-- Supplied information follows --

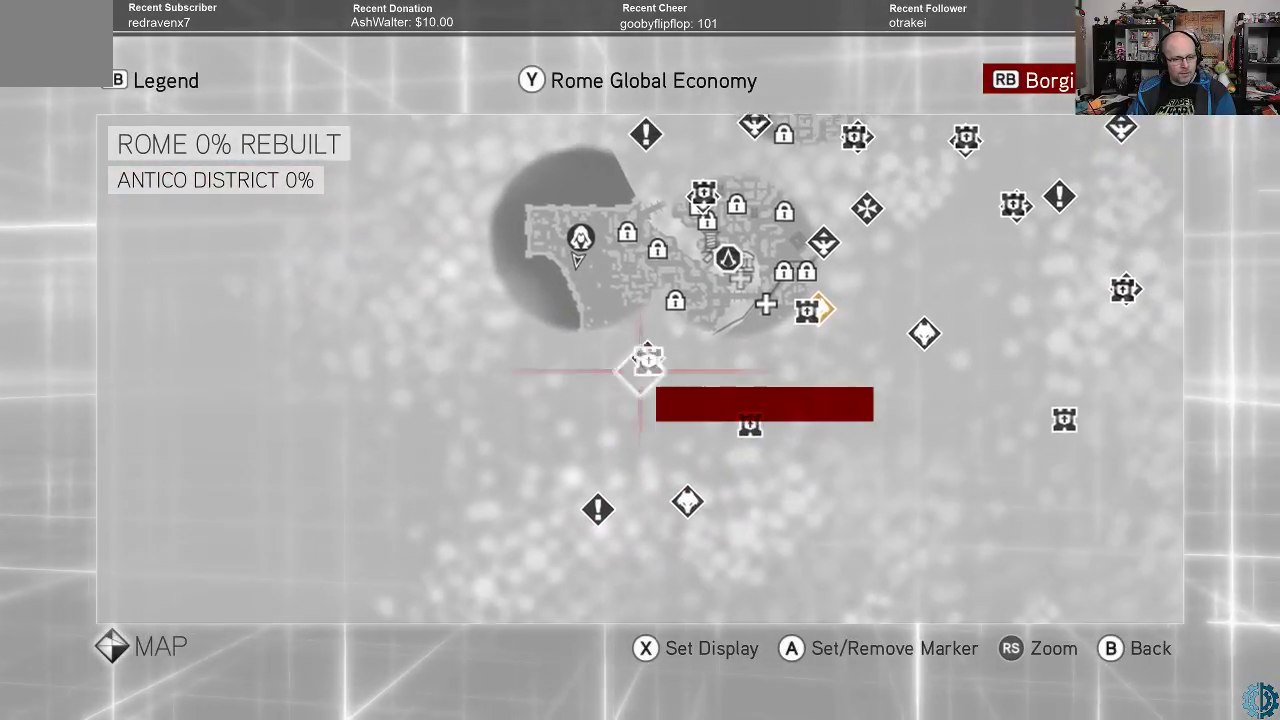
{"buttons": [], "left_stick": "right", "right_stick": "center", "events": [[433, "left_stick", "right"]]}
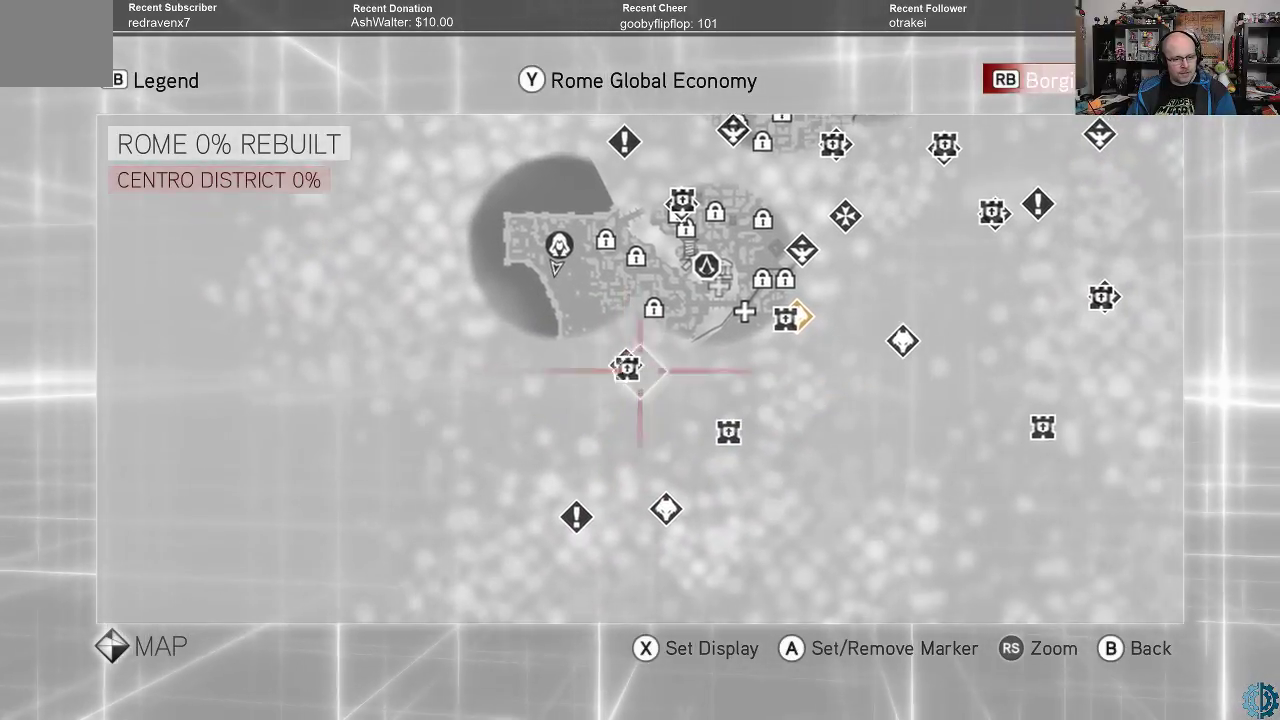
{"buttons": [], "left_stick": "down-right", "right_stick": "center", "events": [[100, "left_stick", "center"], [467, "left_stick", "down-right"]]}
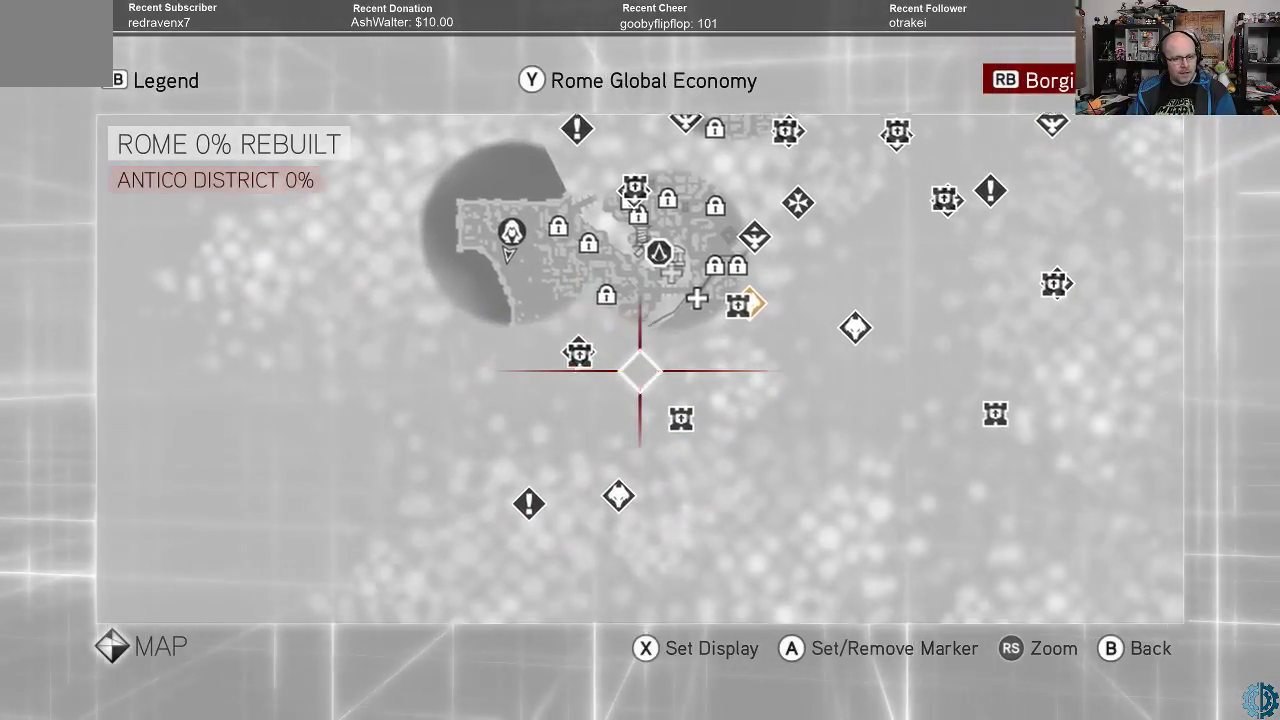
{"buttons": [], "left_stick": "down", "right_stick": "center", "events": [[167, "left_stick", "center"], [500, "left_stick", "down"]]}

-- Supplied information concluded --

Assignment:
Where a picture appears in the listing above, skip it and set down all the rest exactly.

Expected answer:
{"buttons": [], "left_stick": "right", "right_stick": "center", "events": [[433, "left_stick", "right"]]}
{"buttons": [], "left_stick": "down-right", "right_stick": "center", "events": [[100, "left_stick", "center"], [467, "left_stick", "down-right"]]}
{"buttons": [], "left_stick": "down", "right_stick": "center", "events": [[167, "left_stick", "center"], [500, "left_stick", "down"]]}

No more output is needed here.